A Associação Portuguesa de Centros Comerciais (APCC) recorreu à justiça para travar o novo regime das rendas, incluído no Orçamento do Estado Suplementar, que isenta os lojistas do pagamento da componente fixa da renda até ao fim do ano, tendo apenas que pagar a parte variável, que depende das vendas.
Em comunicado enviado esta quarta-feira às redações, a APCC revela que apresentou hoje na Provedoria de Justiça uma queixa contra a referida norma, "denunciando a inconstitucionalidade do referido normativo".
A associação presidida por António Sampaio de Mattos fundamenta o apelo com pareceres jurídicos elaborados pelos constitucionalistas Jorge Miranda, Rui Medeiros e Jorge Reis Novais.
Na queixa apresentada, a APCC pede à Provedora de Justiça que "tome em consideração as preocupações manifestadas, diligenciando juntos dos órgãos estaduais competentes para correção de uma situação que se reputa injusta, pouco clara, e de duvidosa compatibilidade constitucional e, caso assim o considere adequado, possa, em qualquer caso, requerer ao Tribunal Constitucional a declaração de inconstitucionalidade da norma".
A associação alega que a norma inscrita no OE "conduz a situações de manifesta e profunda injustiça material, que suscitam dúvidas de constitucionalidade assinaláveis por violação, entre o demais, de direitos, liberdades e garantias".
A APCC considera ainda que a isenção concedida aos lojistas consiste numa "interferência direta do Estado em contratos privados, anulando ou limitando as soluções de consenso a que lojistas e centros comerciais pudessem chegar, e impõe um prejuízo sério e injustificado na esfera patrimonial dos proprietários dos centros comerciais".

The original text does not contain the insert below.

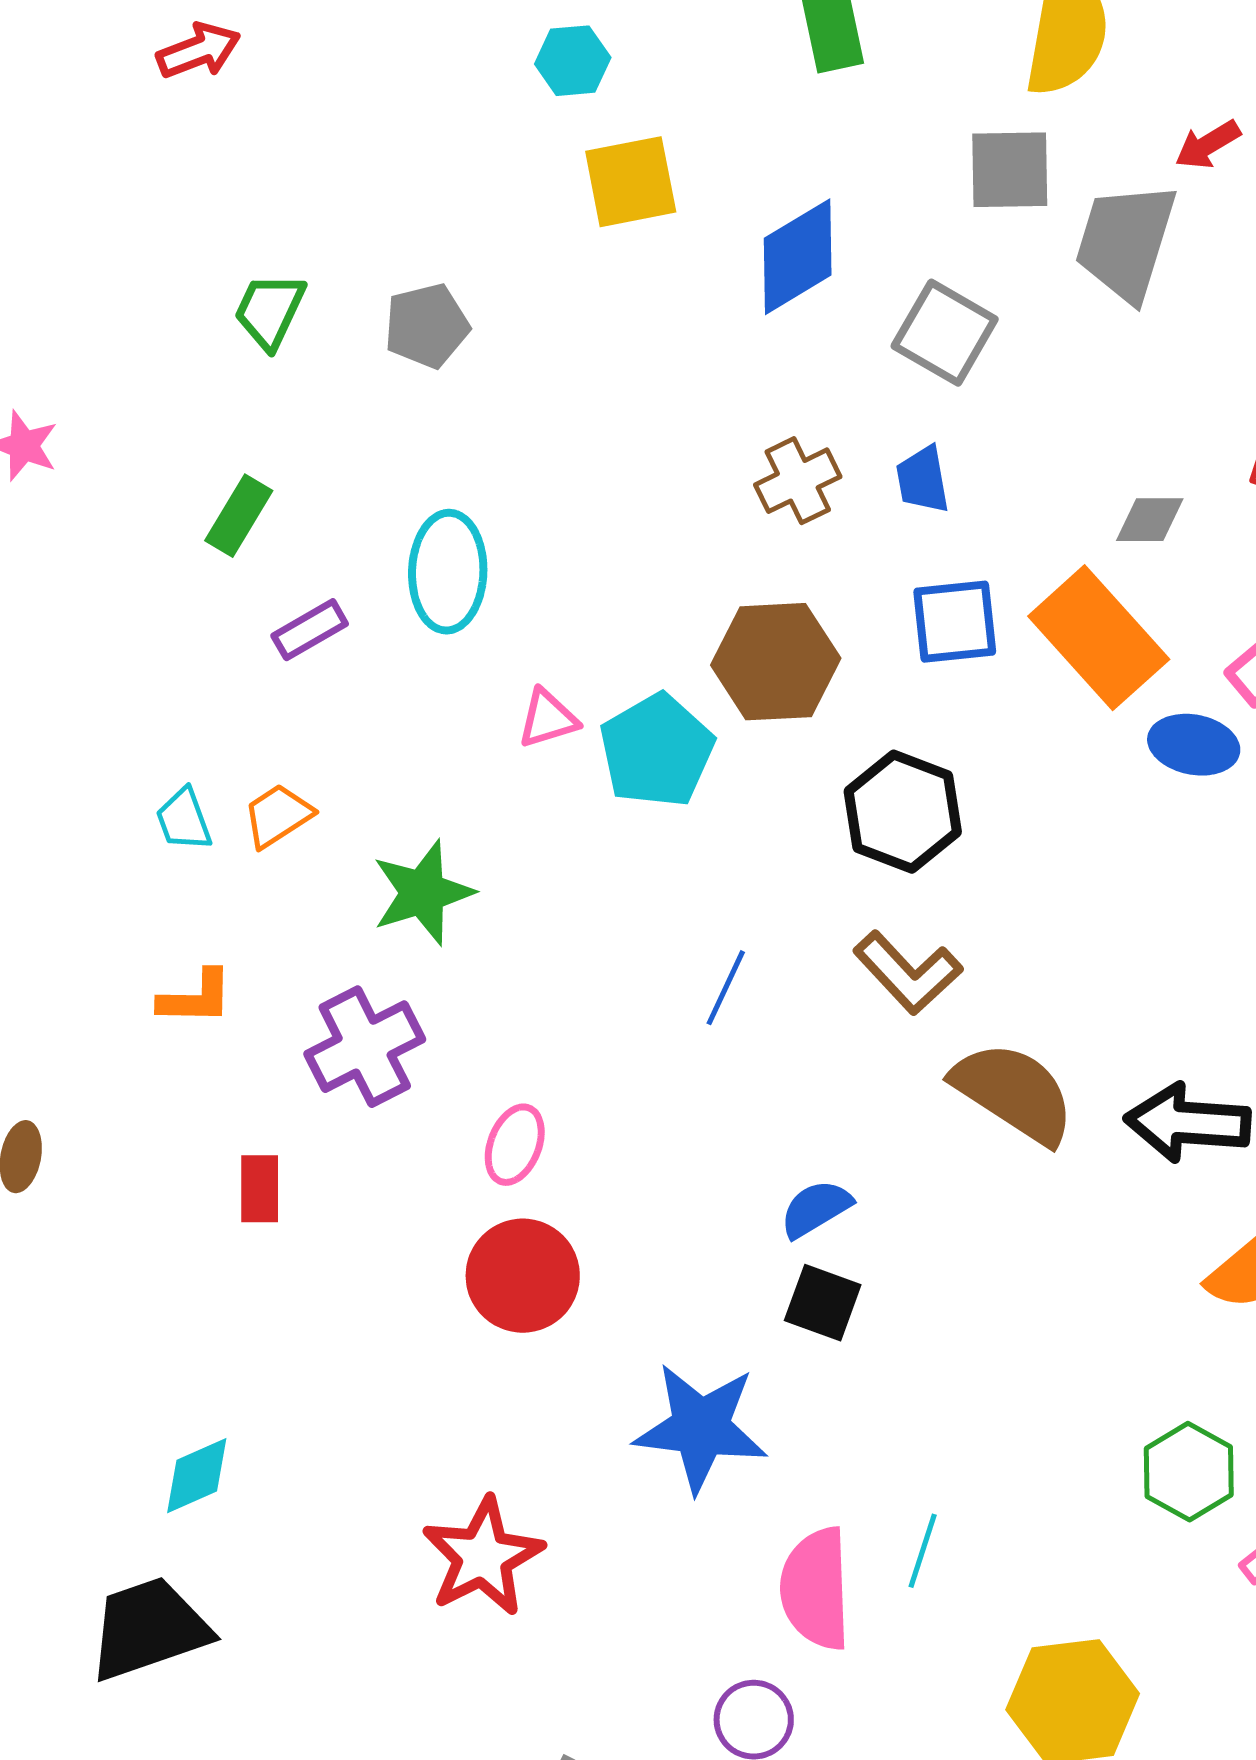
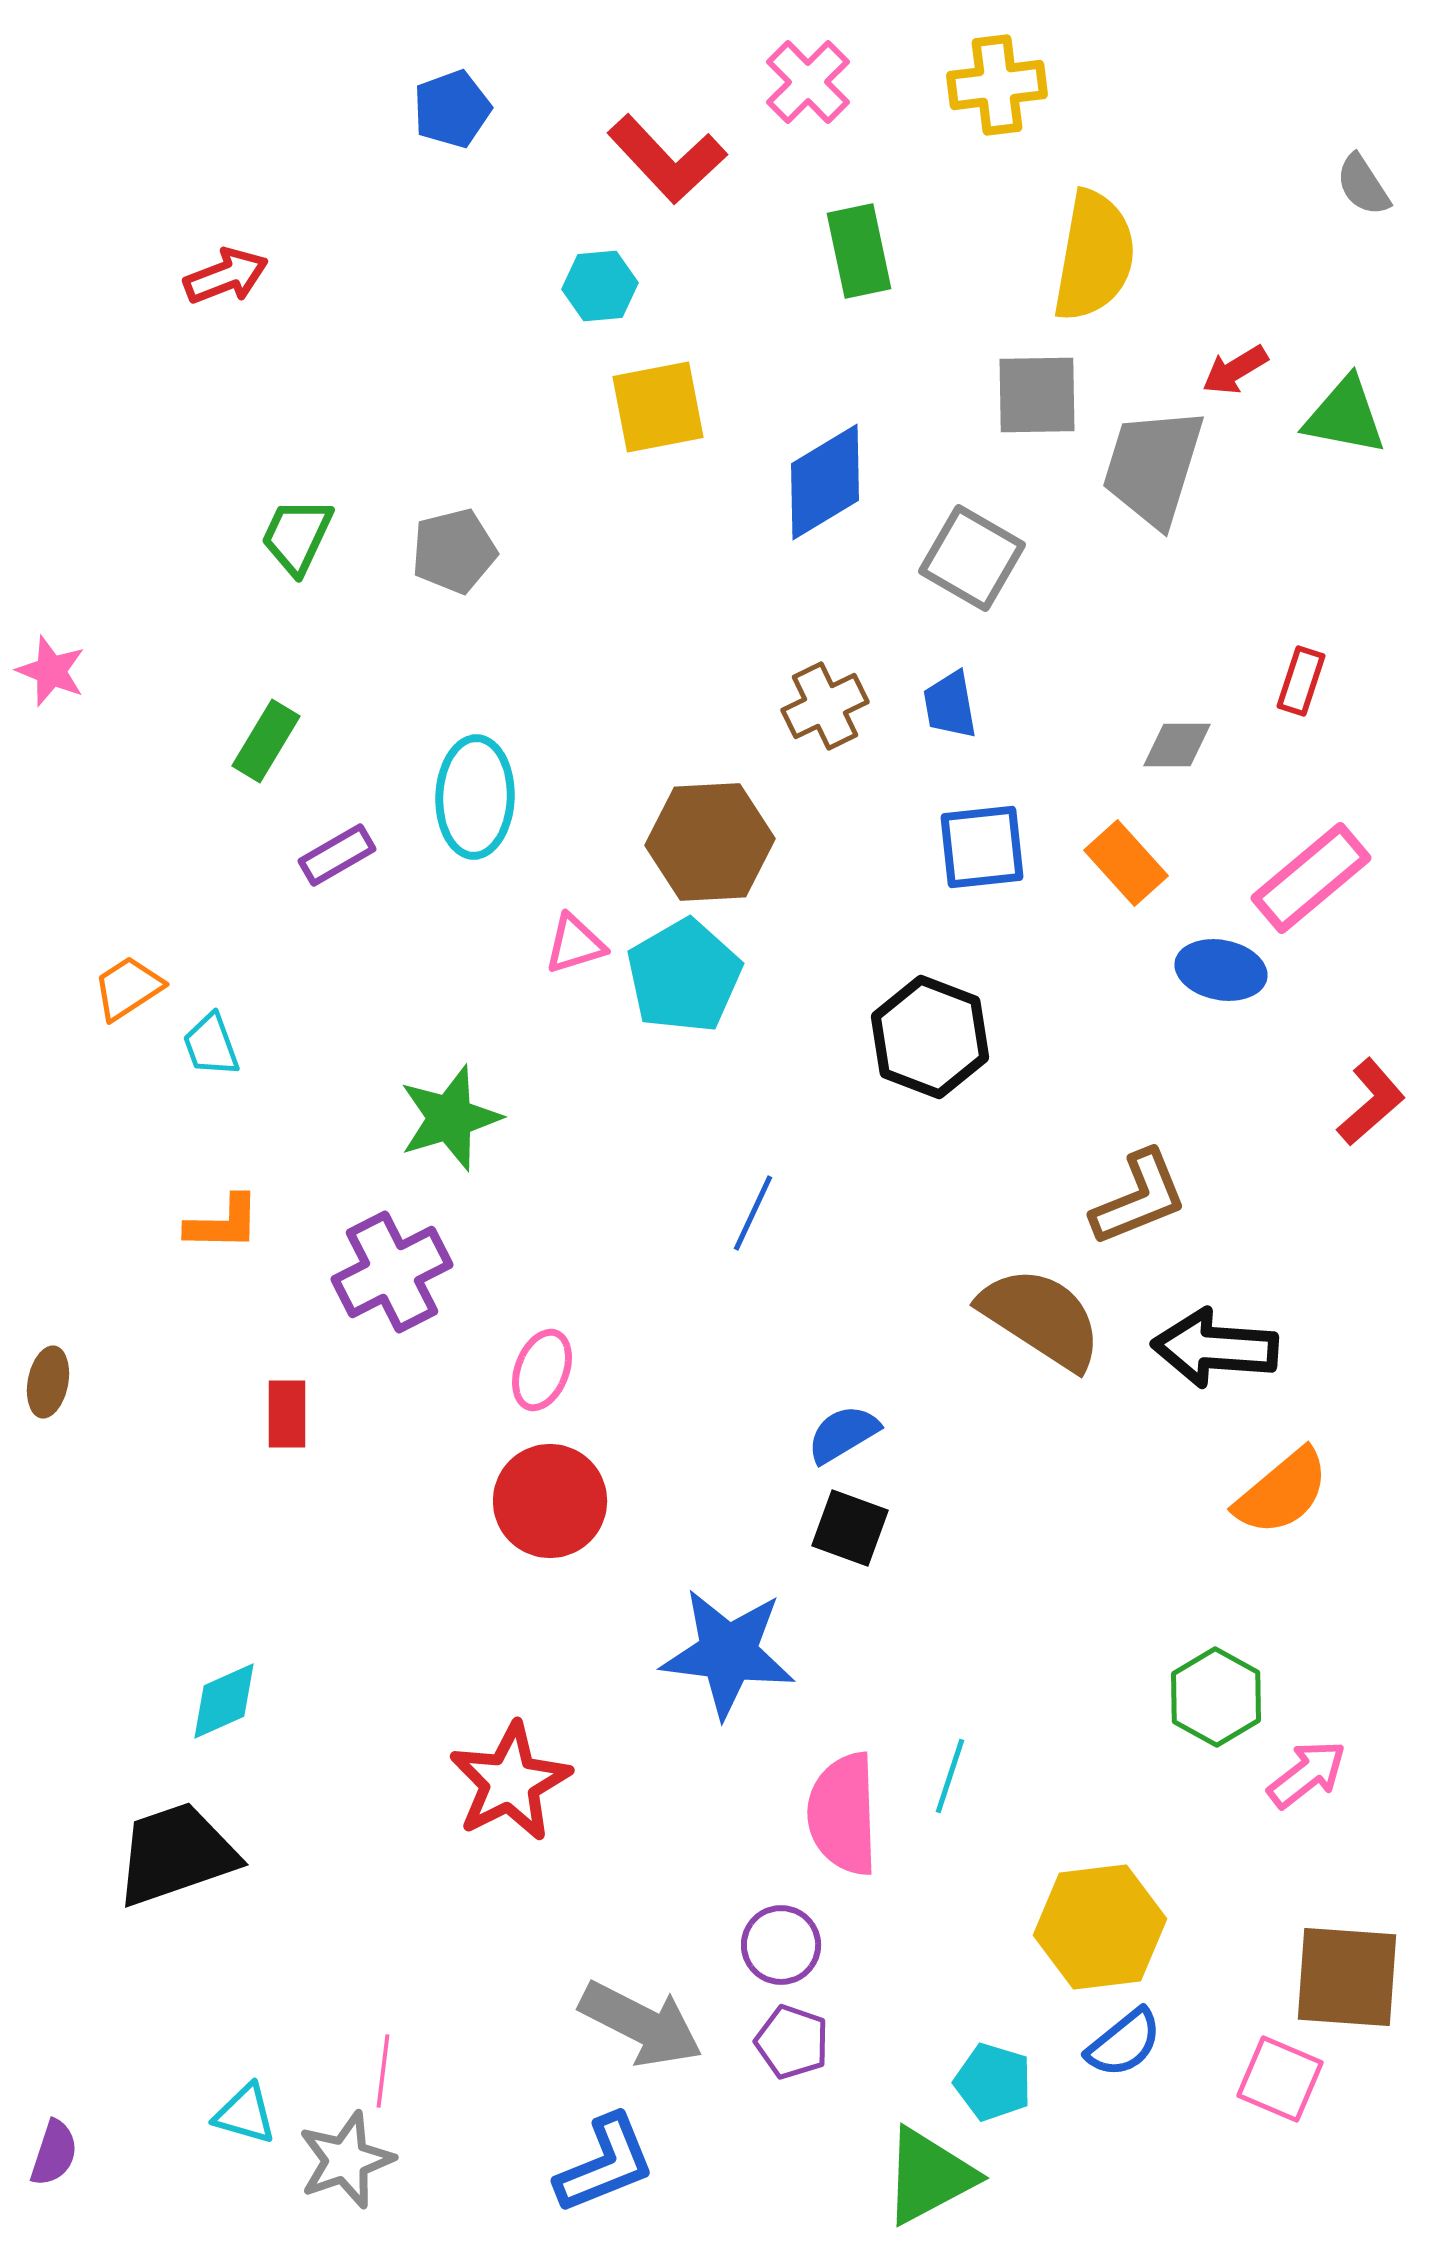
orange rectangle: (1099, 638) -> (1126, 863), size x0.6
brown hexagon: (776, 662) -> (710, 842), moved
orange trapezoid: (278, 816) -> (128, 988), moved
brown L-shape: (908, 973) -> (1139, 1198), moved, turned -69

É ainda apontada a "especial perplexidade" pelo facto de a norma se aplicar apenas aos centros comerciais, deixando de fora as lojas de rua, cujos senhorios estão, para a APCC, "em clara vantagem face aos proprietários dos centros comerciais".
Outro dos pontos contestados pela associação prende-se com a aplicação retroativa do diploma, algo que é reivindicado pelos lojistas. A lei entrou em vigor a 25 de julho, mas os lojistas consideram que deve ser aplicada a partir do momento em que as lojas foram obrigadas a encerrar, em meados de março. A APCC rejeita.
"Não há dúvidas, que a Lei entrou em vigor no dia 25 de julho de 2020, sendo manifesta e cristalina a sua aplicação não retroativa (por só abranger rendas futuras) a contratos já celebrados e em execução", refere a associação, que considera esta como "a única interpretação compatível com a proibição de retroatividade das normas restritivas de direitos, liberdades e garantias, prevista no artigo 18.º, n.º 3, da Constituição da República Portuguesa".
Tal como o Negócios noticiou, este último ponto não gera consenso entre os especialistas, que falam num "caos legislativo".
Já no início de setembro, a Associação de Marcas de Retalho e Restauração (AMRR), que representa os comerciantes, apresentou um parecer jurídico, da autoria de António Menezes Cordeiro, da Faculdade de Direito da Universidade de Lisboa, que sustenta a tese da retroatividade, uma vez que "dado o encerramento e depois o condicionamento dos espaços comerciais, a repercussão do risco implica a suspensão da ‘parte fixa’, uma vez que a contraprestação (o desfruto do negócio) se impossibilitou temporariamente".